VEHICLE AND TRAVEL EXPENSES
The ATO allows you to claim vehicle and travel expenses only in certain cases, even your normal trips between home and work. Check here all the cases you can claim vehicle and travel expenses and if you are eligible or not.
The first thing to have in mind is to keep a record of all your travel expenses, including car, fuel and parking. Learn here how to calculate your car expenses.
TRAVELS BETWEEN HOME AND WORK
Trips between home and work are generally considered private travel. In some circumstances, you can claim a deduction for travel between home and work, as well as for some travel between two workplaces.
If your travel was partly private, you can only claim what you incurred in the course of performing your work duties.
You can claim the cost of travelling:
✅ Directly between two separate workplaces – for example, when you have a second job (if one of these places isn’t your home).

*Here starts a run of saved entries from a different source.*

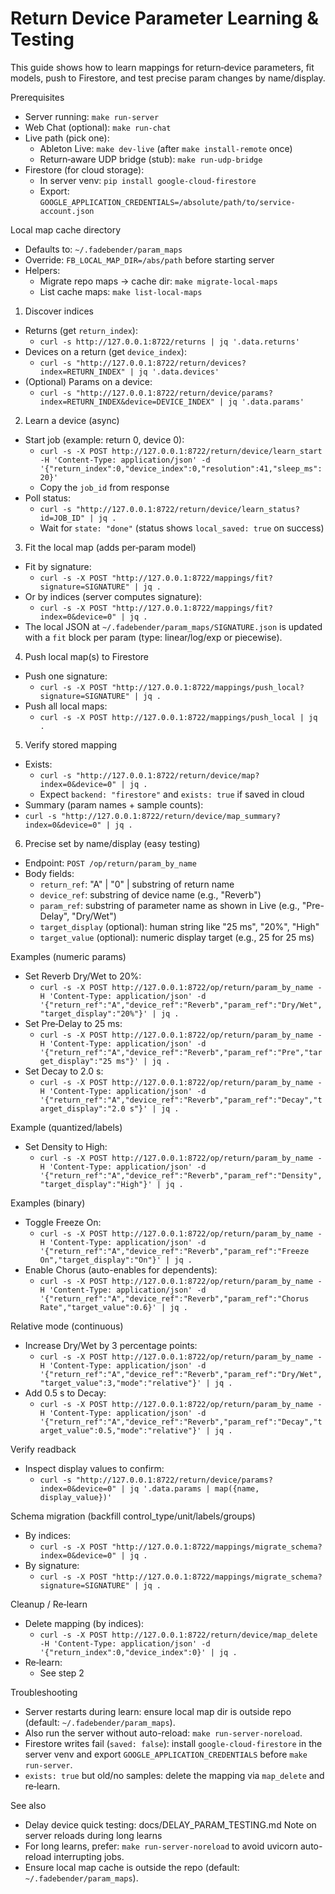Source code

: Return Device Parameter Learning & Testing
=========================================

This guide shows how to learn mappings for return‑device parameters, fit models, push to Firestore, and test precise param changes by name/display.

Prerequisites
- Server running: `make run-server`
- Web Chat (optional): `make run-chat`
- Live path (pick one):
  - Ableton Live: `make dev-live` (after `make install-remote` once)
  - Return‑aware UDP bridge (stub): `make run-udp-bridge`
- Firestore (for cloud storage):
  - In server venv: `pip install google-cloud-firestore`
  - Export: `GOOGLE_APPLICATION_CREDENTIALS=/absolute/path/to/service-account.json`

Local map cache directory
- Defaults to: `~/.fadebender/param_maps`
- Override: `FB_LOCAL_MAP_DIR=/abs/path` before starting server
- Helpers:
  - Migrate repo maps → cache dir: `make migrate-local-maps`
  - List cache maps: `make list-local-maps`

1) Discover indices
- Returns (get `return_index`):
  - `curl -s http://127.0.0.1:8722/returns | jq '.data.returns'`
- Devices on a return (get `device_index`):
  - `curl -s "http://127.0.0.1:8722/return/devices?index=RETURN_INDEX" | jq '.data.devices'`
- (Optional) Params on a device:
  - `curl -s "http://127.0.0.1:8722/return/device/params?index=RETURN_INDEX&device=DEVICE_INDEX" | jq '.data.params'`

2) Learn a device (async)
- Start job (example: return 0, device 0):
  - `curl -s -X POST http://127.0.0.1:8722/return/device/learn_start -H 'Content-Type: application/json' -d '{"return_index":0,"device_index":0,"resolution":41,"sleep_ms":20}'`
  - Copy the `job_id` from response
- Poll status:
  - `curl -s "http://127.0.0.1:8722/return/device/learn_status?id=JOB_ID" | jq .`
  - Wait for `state: "done"` (status shows `local_saved: true` on success)

3) Fit the local map (adds per‑param model)
- Fit by signature:
  - `curl -s -X POST "http://127.0.0.1:8722/mappings/fit?signature=SIGNATURE" | jq .`
- Or by indices (server computes signature):
  - `curl -s -X POST "http://127.0.0.1:8722/mappings/fit?index=0&device=0" | jq .`
- The local JSON at `~/.fadebender/param_maps/SIGNATURE.json` is updated with a `fit` block per param (type: linear/log/exp or piecewise).

4) Push local map(s) to Firestore
- Push one signature:
  - `curl -s -X POST "http://127.0.0.1:8722/mappings/push_local?signature=SIGNATURE" | jq .`
- Push all local maps:
  - `curl -s -X POST http://127.0.0.1:8722/mappings/push_local | jq .`

5) Verify stored mapping
- Exists:
  - `curl -s "http://127.0.0.1:8722/return/device/map?index=0&device=0" | jq .`
  - Expect `backend: "firestore"` and `exists: true` if saved in cloud
- Summary (param names + sample counts):
 - `curl -s "http://127.0.0.1:8722/return/device/map_summary?index=0&device=0" | jq .`

6) Precise set by name/display (easy testing)
- Endpoint: `POST /op/return/param_by_name`
- Body fields:
  - `return_ref`: "A" | "0" | substring of return name
  - `device_ref`: substring of device name (e.g., "Reverb")
  - `param_ref`: substring of parameter name as shown in Live (e.g., "Pre-Delay", "Dry/Wet")
  - `target_display` (optional): human string like "25 ms", "20%", "High"
  - `target_value` (optional): numeric display target (e.g., 25 for 25 ms)

Examples (numeric params)
- Set Reverb Dry/Wet to 20%:
  - `curl -s -X POST http://127.0.0.1:8722/op/return/param_by_name -H 'Content-Type: application/json' -d '{"return_ref":"A","device_ref":"Reverb","param_ref":"Dry/Wet","target_display":"20%"}' | jq .`
- Set Pre‑Delay to 25 ms:
  - `curl -s -X POST http://127.0.0.1:8722/op/return/param_by_name -H 'Content-Type: application/json' -d '{"return_ref":"A","device_ref":"Reverb","param_ref":"Pre","target_display":"25 ms"}' | jq .`
- Set Decay to 2.0 s:
  - `curl -s -X POST http://127.0.0.1:8722/op/return/param_by_name -H 'Content-Type: application/json' -d '{"return_ref":"A","device_ref":"Reverb","param_ref":"Decay","target_display":"2.0 s"}' | jq .`

Example (quantized/labels)
- Set Density to High:
  - `curl -s -X POST http://127.0.0.1:8722/op/return/param_by_name -H 'Content-Type: application/json' -d '{"return_ref":"A","device_ref":"Reverb","param_ref":"Density","target_display":"High"}' | jq .`

Examples (binary)
- Toggle Freeze On:
  - `curl -s -X POST http://127.0.0.1:8722/op/return/param_by_name -H 'Content-Type: application/json' -d '{"return_ref":"A","device_ref":"Reverb","param_ref":"Freeze On","target_display":"On"}' | jq .`
- Enable Chorus (auto-enables for dependents):
  - `curl -s -X POST http://127.0.0.1:8722/op/return/param_by_name -H 'Content-Type: application/json' -d '{"return_ref":"A","device_ref":"Reverb","param_ref":"Chorus Rate","target_value":0.6}' | jq .`

Relative mode (continuous)
- Increase Dry/Wet by 3 percentage points:
  - `curl -s -X POST http://127.0.0.1:8722/op/return/param_by_name -H 'Content-Type: application/json' -d '{"return_ref":"A","device_ref":"Reverb","param_ref":"Dry/Wet","target_value":3,"mode":"relative"}' | jq .`
- Add 0.5 s to Decay:
  - `curl -s -X POST http://127.0.0.1:8722/op/return/param_by_name -H 'Content-Type: application/json' -d '{"return_ref":"A","device_ref":"Reverb","param_ref":"Decay","target_value":0.5,"mode":"relative"}' | jq .`

Verify readback
- Inspect display values to confirm:
  - `curl -s "http://127.0.0.1:8722/return/device/params?index=0&device=0" | jq '.data.params | map({name, display_value})'`

Schema migration (backfill control_type/unit/labels/groups)
- By indices:
  - `curl -s -X POST "http://127.0.0.1:8722/mappings/migrate_schema?index=0&device=0" | jq .`
- By signature:
  - `curl -s -X POST "http://127.0.0.1:8722/mappings/migrate_schema?signature=SIGNATURE" | jq .`

Cleanup / Re‑learn
- Delete mapping (by indices):
  - `curl -s -X POST http://127.0.0.1:8722/return/device/map_delete -H 'Content-Type: application/json' -d '{"return_index":0,"device_index":0}' | jq .`
- Re‑learn:
  - See step 2

Troubleshooting
- Server restarts during learn: ensure local map dir is outside repo (default: `~/.fadebender/param_maps`).
- Also run the server without auto-reload: `make run-server-noreload`.
- Firestore writes fail (`saved: false`): install `google-cloud-firestore` in the server venv and export `GOOGLE_APPLICATION_CREDENTIALS` before `make run-server`.
- `exists: true` but old/no samples: delete the mapping via `map_delete` and re‑learn.

See also
- Delay device quick testing: docs/DELAY_PARAM_TESTING.md
Note on server reloads during long learns
- For long learns, prefer: `make run-server-noreload` to avoid uvicorn auto-reload interrupting jobs.
- Ensure local map cache is outside the repo (default: `~/.fadebender/param_maps`).
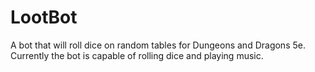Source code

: # LootBot
A bot that will roll dice on random tables for Dungeons and Dragons 5e. Currently the bot is capable of rolling dice and playing music.
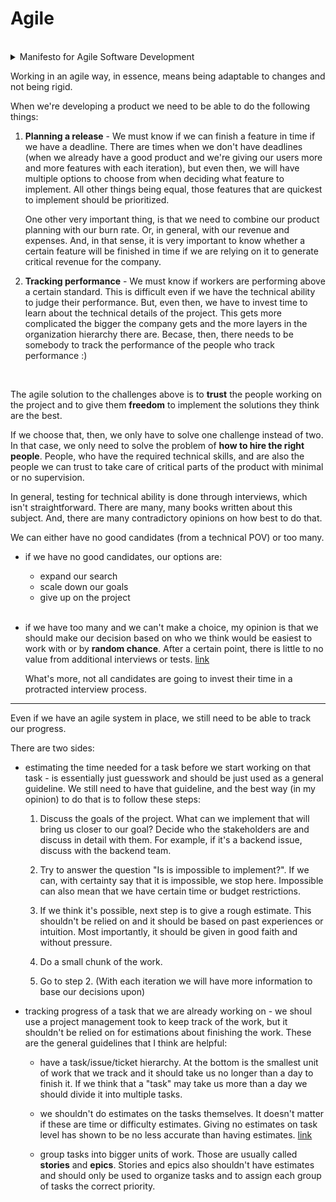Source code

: # Agile

<br />

<details>

  <summary>Manifesto for Agile Software Development</summary>

[principles](https://agilemanifesto.org/principles.html)

[history](https://agilemanifesto.org/history.html)

<div align="center">

<br />

**Individuals and interactions** over processes and tools

**Working software** over comprehensive documentation

**Customer collaboration** over contract negotiation

**Responding to change** over following a plan

<br />

</div>

<hr />

<br />
<br />

- **Our highest priority is to satisfy the customer through early and continuous delivery of valuable software.**

- **Welcome changing requirements, even late in development. Agile processes harness change for the customer's competitive advantage.**

- Deliver working software frequently, from a couple of weeks to a couple of months, with a preference to the shorter timescale.

- Business people and developers must work together daily throughout the project.

- **Build projects around motivated individuals. Give them the environment and support they need, and trust them to get the job done.**

- The most efficient and effective method of conveying information to and within a development team is face-to-face conversation.

- **Working software is the primary measure of progress.**

- Agile processes promote sustainable development. The sponsors, developers, and users should be able to maintain a constant pace indefinitely.

- Continuous attention to technical excellence and good design enhances agility.

- Simplicity - the art of maximizing the amount of work not done - is essential.

- **The best architectures, requirements, and designs emerge from self-organizing teams.**

- At regular intervals, the team reflects on how to become more effective, then tunes and adjusts its behavior accordingly.

<hr />

</details>

Working in an agile way, in essence, means being adaptable to changes and not being rigid.

When we're developing a product we need to be able to do the following things:

1. **Planning a release** - We must know if we can finish a feature in time if we have a deadline. There are times when we don't have deadlines (when we already have a good product and we're giving our users more and more features with each iteration), but even then, we will have multiple options to choose from when deciding what feature to implement. All other things being equal, those features that are quickest to implement should be prioritized.

   One other very important thing, is that we need to combine our product planning with our burn rate. Or, in general, with our revenue and expenses. And, in that sense, it is very important to know whether a certain feature will be finished in time if we are relying on it to generate critical revenue for the company.

2. **Tracking performance** - We must know if workers are performing above a certain standard. This is difficult even if we have the technical ability to judge their performance. But, even then, we have to invest time to learn about the technical details of the project. This gets more complicated the bigger the company gets and the more layers in the organization hierarchy there are. Becase, then, there needs to be somebody to track the performance of the people who track performance :)

<br />

The agile solution to the challenges above is to **trust** the people working on the project and to give them **freedom** to implement the solutions they think are the best.

If we choose that, then, we only have to solve one challenge instead of two. In that case, we only need to solve the problem of **how to hire the right people**. People, who have the required technical skills, and are also the people we can trust to take care of critical parts of the product with minimal or no supervision.

In general, testing for technical ability is done through interviews, which isn't straightforward. There are many, many books written about this subject. And, there are many contradictory opinions on how best to do that.

We can either have no good candidates (from a technical POV) or too many.

- if we have no good candidates, our options are:

  - expand our search
  - scale down our goals
  - give up on the project

  <br />

- if we have too many and we can't make a choice, my opinion is that we should make our decision based on who we think would be easiest to work with or by **random chance**. After a certain point, there is little to no value from additional interviews or tests. [link](https://rework.withgoogle.com/blog/google-rule-of-four/)

  What's more, not all candidates are going to invest their time in a protracted interview process.

<hr />

Even if we have an agile system in place, we still need to be able to track our progress.

There are two sides:

- estimating the time needed for a task before we start working on that task - is essentially just guesswork and should be just used as a general guideline.
  We still need to have that guideline, and the best way (in my opinion) to do that is to follow these steps:

  1. Discuss the goals of the project. What can we implement that will bring us closer to our goal? Decide who the stakeholders are and discuss in detail with them. For example, if it's a backend issue, discuss with the backend team.

  2. Try to answer the question "Is is impossible to implement?". If we can, with certainty say that it is impossible, we stop here. Impossible can also mean that we have certain time or budget restrictions.

  3. If we think it's possible, next step is to give a rough estimate. This shouldn't be relied on and it should be based on past experiences or intuition. Most importantly, it should be given in good faith and without pressure.

  4. Do a small chunk of the work.

  5. Go to step 2. (With each iteration we will have more information to base our decisions upon)

- tracking progress of a task that we are already working on - we shoul use a project management took to keep track of the work, but it shouldn't be relied on for estimations about finishing the work. These are the general guidelines that I think are helpful:

  - have a task/issue/ticket hierarchy. At the bottom is the smallest unit of work that we track and it should take us no longer than a day to finish it.
    If we think that a "task" may take us more than a day we should divide it into multiple tasks.

  - we shouldn't do estimates on the tasks themselves. It doesn't matter if these are time or difficulty estimates. Giving no estimates on task level has shown to be no less accurate than having estimates. [link](https://www.methodsandtools.com/archive/noestimates.php)

  - group tasks into bigger units of work. Those are usually called **stories** and **epics**. Stories and epics also shouldn't have estimates and should only be used to organize tasks and to assign each group of tasks the correct priority.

✅ From your normal workplace to an alternative workplace that is not a regular workplace (for example, a client’s premises) while still on duty, and back to your normal workplace or directly home.
✅ If your home was a base of employment – you’re required to start your work at home then travel to a workplace to continue your work for the same employer.

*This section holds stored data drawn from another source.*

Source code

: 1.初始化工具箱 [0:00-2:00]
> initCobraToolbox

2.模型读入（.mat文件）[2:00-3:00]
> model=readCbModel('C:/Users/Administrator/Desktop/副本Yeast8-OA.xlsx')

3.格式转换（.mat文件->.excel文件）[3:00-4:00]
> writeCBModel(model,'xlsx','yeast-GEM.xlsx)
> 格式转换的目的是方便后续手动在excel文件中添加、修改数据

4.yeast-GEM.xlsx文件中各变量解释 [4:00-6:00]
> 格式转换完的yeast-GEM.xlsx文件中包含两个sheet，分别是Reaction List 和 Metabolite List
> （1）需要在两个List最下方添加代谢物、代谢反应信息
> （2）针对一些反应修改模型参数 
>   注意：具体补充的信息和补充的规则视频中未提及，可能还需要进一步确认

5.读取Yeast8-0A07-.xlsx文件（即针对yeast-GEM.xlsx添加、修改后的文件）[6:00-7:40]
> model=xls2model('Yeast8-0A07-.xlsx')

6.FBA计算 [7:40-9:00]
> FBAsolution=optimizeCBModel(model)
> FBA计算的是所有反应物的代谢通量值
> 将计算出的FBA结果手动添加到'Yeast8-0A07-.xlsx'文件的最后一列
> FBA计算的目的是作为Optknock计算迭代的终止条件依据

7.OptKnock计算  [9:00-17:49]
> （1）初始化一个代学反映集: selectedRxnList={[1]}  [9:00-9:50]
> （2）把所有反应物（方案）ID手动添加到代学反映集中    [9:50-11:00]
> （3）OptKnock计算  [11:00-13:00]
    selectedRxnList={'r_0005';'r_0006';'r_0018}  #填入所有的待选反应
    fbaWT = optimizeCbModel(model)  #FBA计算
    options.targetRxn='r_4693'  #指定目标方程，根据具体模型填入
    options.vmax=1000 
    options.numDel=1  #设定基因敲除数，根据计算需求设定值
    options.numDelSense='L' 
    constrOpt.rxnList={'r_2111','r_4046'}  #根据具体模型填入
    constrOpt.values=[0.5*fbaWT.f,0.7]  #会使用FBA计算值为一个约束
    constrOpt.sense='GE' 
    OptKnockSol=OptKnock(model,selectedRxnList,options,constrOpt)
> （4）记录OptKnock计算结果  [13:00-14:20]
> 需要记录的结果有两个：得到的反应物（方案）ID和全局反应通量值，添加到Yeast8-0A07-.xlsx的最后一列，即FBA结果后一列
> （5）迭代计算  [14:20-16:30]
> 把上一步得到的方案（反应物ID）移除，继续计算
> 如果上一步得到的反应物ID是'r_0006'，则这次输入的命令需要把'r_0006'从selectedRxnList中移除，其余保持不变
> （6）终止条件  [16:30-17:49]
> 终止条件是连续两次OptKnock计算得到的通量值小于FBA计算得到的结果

✅ If you had shifting places of employment – you regularly work at more than one site each day before returning home.
✅ From your home to an alternative workplace that is not a regular workplace for work purposes, and then to your normal workplace or directly home. This doesn’t apply where the alternative workplace has become a regular workplace.
✅ If you need to carry bulky tools or equipment that your employer requires you to use for work which you can’t leave at your workplace – for example, an extension ladder or a cello.
You can’t claim the cost of driving your car between work and home just because:
❌ You do minor work-related tasks – for example, picking up the mail on the way to work or home.
❌ You have to drive between your home and your workplace more than once a day.
❌ You are on call – for example, you are on stand-by duty and your employer contacts you at home to come into work.
❌ There is no public transport near where you work.
❌ You work outside normal business hours – for example, shift work or overtime.
❌ Your home was a place where you ran your own business and you travelled directly to a place of work where you worked for somebody else.
❌ You do some work at home.
If you use your own vehicle in performing your work-related duties (including a car you lease or hire), you may be able to claim a deduction for car expenses.
If the travel was partly private, you can claim only the work-related portion.
This information relates to car expenses only. A car is defined as a motor vehicle (excluding motor cycles and similar vehicles) designed to carry a load less than one tonne and fewer than nine passengers. Many four-wheel drive vehicles are included in this definition.
If you use someone else’s car for work purposes, you may be able to claim the direct costs (such as fuel) as a travel expense (see Other travel expenses).
For other vehicles (that are not cars), see Other travel expenses. Other vehicles include:
Vehicles with a carrying capacity of:
One tonne or more (such as a utility truck or panel van)
Nine passengers or more (such as a minivan).
When working out your claim, you need to use the actual costs of your motor vehicle expenses. You need to keep receipts for the actual costs you incur such as petrol and oil. You can use a logbook or diary to separate private use from work-related trips.
You can claim a deduction for work-related car expenses if you use your own car in the course of performing your job as an employee – for example, to:
✅ Carry bulky tools or equipment (such as an extension ladder or cello) that your employer requires you to use for work and there is no secure storage available at work.
✅ Attend work-related conferences or meetings away from your normal workplace.
✅ Deliver items or collect supplies.
✅ Travel between two separate places of employment, but not if one of the places is your home (for example, when you have a second job).
✅ Travel from your normal workplace to an alternative workplace (that isn’t a regular workplace) back to your normal workplace or directly home.
✅ Travel from your normal workplace or your home to an alternative workplace that is not a regular workplace – for example, a client’s premises
✅ Perform itinerant work.
If you receive an allowance from your employer for car expenses, it is assessable income and the allowance must be included on your tax return. The amount of the allowance is usually shown on your payment summary or income statement.
You can’t claim a deduction for car expenses that have been salary sacrificed or where you have been reimbursed for these expenses.
❌ For motorcycles and other vehicles (that are not cars), you can’t claim work-related deductions under car expenses. However, you may be able to claim for work-related deductions under travel expenses (see Other travel expenses). You can only claim your actual expenses for these vehicles. You must use the logbook method to show your work-related use.